Neutrino Nuance
I can not resist commenting on the latest in subatomic physics. Back in September a group running an experiment at CERN released an interesting observation from their work: neutrinos were arriving, on average, sooner than predicted and sooner than light would have arrived.
Relevant particle physics in brief:
Stuff is either made of quarks or it is not. Particles made up of quarks (proton, neutron, pion) are called hadrons. Stuff not made up of quarks (electron, muon. neutrino) are called leptons. Also, every particle has an antiparticle. Don’t freak out it just means that every particle has an opposite (in terms of properties other than mass). Most folks are familiar with the electron which is a subatomic particle (smaller than the atom). The anti particle to the electron would be the antielectron which has actually been named the positron. The positron has the opposite charge of an electron but the same mass.
Now then . . .
It turns out there is a particle called the muon and a particle called the tau. The electron, muon and tau each have their own neutrino associated with them so their are 6 leptons in total. So you have the electron, muon, tau, electron neutrino, muon neutrino and tau neutrino. Neutrinos have no charge, very little mass, and interact with regular matter very infrequently. Neutrinos can be produced by a muon decaying into an electron which produces a muon neutrino and an electron antineutrino. Also an antimuon can decay into an antielectron (positron) and an electron neutrino and a muon antineutrino. Below are the equations describing those two potential decays. (The u looking letter is the negative muon and positive antimuon. The e is the negative electron and positive positron. The v looking letters are neutrinos, the subscript indicates what kind of neutrino (tau, electron, muon). Since neutrinos have no charge (+,-) the bar over the top indicates it is an antiparticle instead of a particle.
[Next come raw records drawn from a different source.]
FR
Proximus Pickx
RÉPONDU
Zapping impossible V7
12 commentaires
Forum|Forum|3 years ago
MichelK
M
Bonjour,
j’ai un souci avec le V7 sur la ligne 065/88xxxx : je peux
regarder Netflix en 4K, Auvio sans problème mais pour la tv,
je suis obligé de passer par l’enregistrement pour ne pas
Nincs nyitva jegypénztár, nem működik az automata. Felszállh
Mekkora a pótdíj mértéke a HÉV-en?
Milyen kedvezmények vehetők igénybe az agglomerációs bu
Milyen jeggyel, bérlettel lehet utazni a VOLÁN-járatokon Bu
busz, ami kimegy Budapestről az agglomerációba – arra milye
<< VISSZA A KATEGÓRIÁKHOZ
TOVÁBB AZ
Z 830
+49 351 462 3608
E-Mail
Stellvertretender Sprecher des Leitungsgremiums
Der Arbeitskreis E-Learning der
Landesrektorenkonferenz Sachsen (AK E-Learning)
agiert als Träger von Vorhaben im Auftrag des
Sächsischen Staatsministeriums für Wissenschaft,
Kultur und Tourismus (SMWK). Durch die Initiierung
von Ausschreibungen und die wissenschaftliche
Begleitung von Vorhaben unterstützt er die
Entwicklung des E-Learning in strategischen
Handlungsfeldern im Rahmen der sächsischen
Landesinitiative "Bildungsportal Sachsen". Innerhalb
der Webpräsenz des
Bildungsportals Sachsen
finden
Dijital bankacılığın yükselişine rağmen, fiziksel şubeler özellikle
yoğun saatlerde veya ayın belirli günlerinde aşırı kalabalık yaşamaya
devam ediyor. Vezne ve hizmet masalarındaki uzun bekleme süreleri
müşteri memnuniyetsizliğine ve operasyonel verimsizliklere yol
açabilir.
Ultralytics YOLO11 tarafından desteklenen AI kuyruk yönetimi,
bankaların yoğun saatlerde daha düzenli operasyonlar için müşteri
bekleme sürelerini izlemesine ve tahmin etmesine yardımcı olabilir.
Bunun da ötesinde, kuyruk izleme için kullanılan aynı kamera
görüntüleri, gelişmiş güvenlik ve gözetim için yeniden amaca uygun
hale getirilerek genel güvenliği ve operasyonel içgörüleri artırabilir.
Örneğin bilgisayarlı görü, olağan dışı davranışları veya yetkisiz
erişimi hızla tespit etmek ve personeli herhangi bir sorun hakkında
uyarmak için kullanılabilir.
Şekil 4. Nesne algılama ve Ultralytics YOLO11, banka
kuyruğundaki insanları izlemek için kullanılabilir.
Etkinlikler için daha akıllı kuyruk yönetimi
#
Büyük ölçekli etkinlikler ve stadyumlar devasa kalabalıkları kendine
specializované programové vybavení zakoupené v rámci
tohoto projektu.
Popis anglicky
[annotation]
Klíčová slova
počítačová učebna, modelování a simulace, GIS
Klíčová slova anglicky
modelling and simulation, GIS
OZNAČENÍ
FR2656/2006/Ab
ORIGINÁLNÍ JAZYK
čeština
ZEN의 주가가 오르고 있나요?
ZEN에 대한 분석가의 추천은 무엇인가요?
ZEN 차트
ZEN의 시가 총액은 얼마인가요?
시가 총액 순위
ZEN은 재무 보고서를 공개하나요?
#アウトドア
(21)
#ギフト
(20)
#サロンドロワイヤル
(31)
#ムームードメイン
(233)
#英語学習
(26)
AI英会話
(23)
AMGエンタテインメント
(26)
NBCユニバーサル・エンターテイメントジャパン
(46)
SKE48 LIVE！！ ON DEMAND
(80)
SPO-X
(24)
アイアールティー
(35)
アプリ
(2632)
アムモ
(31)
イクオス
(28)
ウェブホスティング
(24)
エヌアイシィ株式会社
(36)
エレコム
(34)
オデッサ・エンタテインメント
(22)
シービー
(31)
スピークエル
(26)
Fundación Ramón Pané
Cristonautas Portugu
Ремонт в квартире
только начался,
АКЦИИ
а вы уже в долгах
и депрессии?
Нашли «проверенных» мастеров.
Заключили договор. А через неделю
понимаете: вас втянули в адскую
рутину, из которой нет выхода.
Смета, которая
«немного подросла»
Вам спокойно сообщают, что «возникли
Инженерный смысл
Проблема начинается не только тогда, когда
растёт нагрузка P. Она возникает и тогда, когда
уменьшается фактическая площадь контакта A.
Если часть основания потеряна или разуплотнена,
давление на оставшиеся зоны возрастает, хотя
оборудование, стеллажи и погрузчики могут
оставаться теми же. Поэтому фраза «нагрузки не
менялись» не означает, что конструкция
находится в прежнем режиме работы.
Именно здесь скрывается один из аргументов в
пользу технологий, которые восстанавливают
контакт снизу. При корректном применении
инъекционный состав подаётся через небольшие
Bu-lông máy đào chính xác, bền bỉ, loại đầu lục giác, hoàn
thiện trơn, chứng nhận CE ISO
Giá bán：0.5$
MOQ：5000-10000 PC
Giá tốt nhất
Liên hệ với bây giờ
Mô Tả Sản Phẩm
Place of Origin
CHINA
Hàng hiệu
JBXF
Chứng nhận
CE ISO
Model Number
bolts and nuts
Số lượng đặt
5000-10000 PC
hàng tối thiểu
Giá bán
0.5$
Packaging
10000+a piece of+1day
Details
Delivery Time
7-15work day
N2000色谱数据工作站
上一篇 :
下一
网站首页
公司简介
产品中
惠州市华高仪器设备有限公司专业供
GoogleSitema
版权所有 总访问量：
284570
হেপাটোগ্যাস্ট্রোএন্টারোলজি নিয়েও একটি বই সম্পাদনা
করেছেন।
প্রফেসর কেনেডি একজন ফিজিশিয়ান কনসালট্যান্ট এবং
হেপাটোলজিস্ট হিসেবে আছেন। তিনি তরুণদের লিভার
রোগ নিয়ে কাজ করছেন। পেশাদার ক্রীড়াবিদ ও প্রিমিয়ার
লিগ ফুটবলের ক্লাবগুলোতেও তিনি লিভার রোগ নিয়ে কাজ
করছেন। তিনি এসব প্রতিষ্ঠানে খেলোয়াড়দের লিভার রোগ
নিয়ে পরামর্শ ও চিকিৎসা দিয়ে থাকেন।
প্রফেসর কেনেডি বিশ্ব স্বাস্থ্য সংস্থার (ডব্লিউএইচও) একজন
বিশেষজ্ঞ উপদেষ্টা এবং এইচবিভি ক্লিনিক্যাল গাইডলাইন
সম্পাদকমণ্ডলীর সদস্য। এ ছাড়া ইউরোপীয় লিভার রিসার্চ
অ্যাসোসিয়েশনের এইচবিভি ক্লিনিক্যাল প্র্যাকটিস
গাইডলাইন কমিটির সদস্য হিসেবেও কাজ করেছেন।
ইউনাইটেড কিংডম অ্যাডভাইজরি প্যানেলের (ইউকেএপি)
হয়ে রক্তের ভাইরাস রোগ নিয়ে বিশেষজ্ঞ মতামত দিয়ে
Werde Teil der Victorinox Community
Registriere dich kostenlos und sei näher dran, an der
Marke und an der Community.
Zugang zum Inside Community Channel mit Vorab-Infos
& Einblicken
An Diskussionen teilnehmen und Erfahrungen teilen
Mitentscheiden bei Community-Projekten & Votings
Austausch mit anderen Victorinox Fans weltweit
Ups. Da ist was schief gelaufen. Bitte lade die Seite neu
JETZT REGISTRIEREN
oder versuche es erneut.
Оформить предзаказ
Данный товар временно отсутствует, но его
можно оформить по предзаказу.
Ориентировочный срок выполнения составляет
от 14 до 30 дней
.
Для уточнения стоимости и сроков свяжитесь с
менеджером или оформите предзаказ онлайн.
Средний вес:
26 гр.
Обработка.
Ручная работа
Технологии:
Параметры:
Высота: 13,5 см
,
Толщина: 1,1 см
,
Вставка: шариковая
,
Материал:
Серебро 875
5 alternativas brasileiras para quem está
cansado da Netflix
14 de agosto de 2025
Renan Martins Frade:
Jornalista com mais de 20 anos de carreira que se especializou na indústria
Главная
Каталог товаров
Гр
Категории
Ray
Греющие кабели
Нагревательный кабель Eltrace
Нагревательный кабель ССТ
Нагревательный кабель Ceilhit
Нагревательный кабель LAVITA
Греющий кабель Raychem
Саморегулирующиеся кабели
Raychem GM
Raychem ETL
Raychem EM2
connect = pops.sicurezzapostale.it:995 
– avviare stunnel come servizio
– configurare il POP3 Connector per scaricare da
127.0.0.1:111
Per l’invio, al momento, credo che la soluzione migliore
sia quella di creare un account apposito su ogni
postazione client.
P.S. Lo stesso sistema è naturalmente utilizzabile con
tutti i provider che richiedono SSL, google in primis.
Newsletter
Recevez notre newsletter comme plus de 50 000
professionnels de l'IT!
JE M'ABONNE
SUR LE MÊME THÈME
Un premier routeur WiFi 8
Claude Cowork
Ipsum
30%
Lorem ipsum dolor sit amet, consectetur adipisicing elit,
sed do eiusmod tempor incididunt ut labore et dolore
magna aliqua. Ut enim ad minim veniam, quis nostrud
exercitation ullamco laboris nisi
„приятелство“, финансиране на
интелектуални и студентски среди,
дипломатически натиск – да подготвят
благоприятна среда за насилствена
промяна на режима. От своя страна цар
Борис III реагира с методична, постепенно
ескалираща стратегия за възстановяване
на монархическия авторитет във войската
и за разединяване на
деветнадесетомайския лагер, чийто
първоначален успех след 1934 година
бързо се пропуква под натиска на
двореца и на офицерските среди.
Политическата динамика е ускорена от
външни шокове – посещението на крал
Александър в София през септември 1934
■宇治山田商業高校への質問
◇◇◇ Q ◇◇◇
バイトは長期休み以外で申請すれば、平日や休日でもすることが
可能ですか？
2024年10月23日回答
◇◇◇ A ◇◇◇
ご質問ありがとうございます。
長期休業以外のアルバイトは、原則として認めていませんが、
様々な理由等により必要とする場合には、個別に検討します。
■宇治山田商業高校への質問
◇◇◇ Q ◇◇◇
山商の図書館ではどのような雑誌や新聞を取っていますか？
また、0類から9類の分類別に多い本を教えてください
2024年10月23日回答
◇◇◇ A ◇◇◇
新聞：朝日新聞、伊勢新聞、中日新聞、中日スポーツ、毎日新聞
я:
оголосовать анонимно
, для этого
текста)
So CERN (its an acronym that doesn’t matter here) is a place on the Switzerland/France boundary near Geneva (roughly speaking). Physicists make particles go really fast in a circle underground via powerful magnetic fields etc. and then smash them into/through stuff (other particles) and set up detectors to see what happens, what is produced, how fast, how massive etc.
A project at CERN called OPERA (its an acronym and the names don’t matter here), which was not looking for or intending to focus on the observations made, noticed that the neutrinos being produced at CERN were, on average, arriving at the particle detectors in Italy, 450 miles away, early and in fact earlier than photons would have.
Einstein:
About one hundred years ago Einstein brought forth the idea that the speed of light is a unversal constant that cannot be surpassed. Along with that is the relationship between energy and mass, E=mc2. This equation only refers to the energy associated with the rest mass of a particle (as if it is simply sitting and existing). If the particle is moving then the equation looks like: E2=m2c4 + p2c2. So you have energy associated with the particle existing plus the kinetic energy associated with the particle moving. At any rate what happens when a mass (a particle) is accelerated towards the speed of light, the particle’s mass increases which requires more energy to continue accelerating the particle toward the speed of light and as it speeds up it gets more massive requiring more energy to continue to accelerate it toward the speed of light and that continues. In summary we arrive at a seeming reality that as a particle approaches the speed of light its mass approaches infinity requiring infinitely more energy to increase its velocity making it impossible for the particle to actually attain a velocity of c (the speed of light).
So as far as we know, particles (unless they cheat) cannot make the speed of light. The OPERA experiment shows particles (neutrinos: super unmassive, and neutrally charged) are beating light to the finish line. It will be interesting to see the results as research groups work to reproduce the results and investigate there processes in an attempt to locate areas of potential mismeasurement and/or misunderstanding. From what I have heard there is a sense of great skepticism regarding neutrinos actually exceeding the speed of light. In the end I am glad God has everything in His hands, but it sure is fascinating to be able to explore the great order and complexity of processes He has made in this universe.